For the pilot study, staff and faculty at a large urban hospital in Philadelphia, who were accustomed to eating their lunch in the employee cafeteria, were monitored. The 26 participants were all overweight or obese, willing to eat at least 3 times per week in the hospital cafeteria, and agreed to allow researchers to collect data about their lunch purchases from the cafeteria.

Participants were asked to use an online ordering tool to select their meals at least 45 minutes before picking up their lunch in the cafeteria. Note: The online tool had a nutritional breakdown for each food item; this information was not available in the cafeteria.

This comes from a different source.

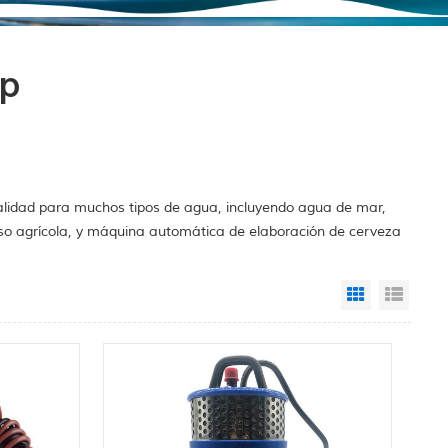
mp
alidad para muchos tipos de agua, incluyendo agua de mar,
so agrícola, y máquina automática de elaboración de cerveza
Grid View
List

After an initial 4 to 8 weeks of monitoring the participants’ usual purchases at the cafeteria, the researchers used the next 4 weeks as a full intervention period. They provided the participants with mindful eating training strategies, including tips to help avoid emotional eating and how to be more present and less distracted at lunchtime (ie, avoid television or other media while eating). They also received price discounts toward lunch purchases.

Finally, the last 4 weeks were considered a reduced intervention phase, where researchers encouraged participants to continue using the system without the price discount coupons.

The Results

At the conclusion of the study, the researchers compared the participants’ usual average caloric intake with the selections they made using the advance ordering tool.

The participants averaged 70 fewer calories when using the coupons in the full intervention period and 115 fewer calories without the coupons after meal planning became part of the routine. Overall, participants reduced their fat intake by as much as 5 grams of fat.

What’s the “Take Home”?

Simply making lunch choices in advance of mealtime led participants to choose foods with fewer calories and less fat than they would otherwise. Note: The participants were not given instruction in nutrition and that the mindfulness training has nothing to do with being mindful of caloric intake.

In this study, the participants lost about 1 pound each—not a significant amount, but that was not the intention. Advance planning can be very beneficial for those patients who are consciously trying to lose weight.

Reference:

1. Stites SD, Singletary SB, Menasha A, et al. Pre-ordering lunch at work: results of the what to eat for lunch study. Appetite. 2014;84:88-97.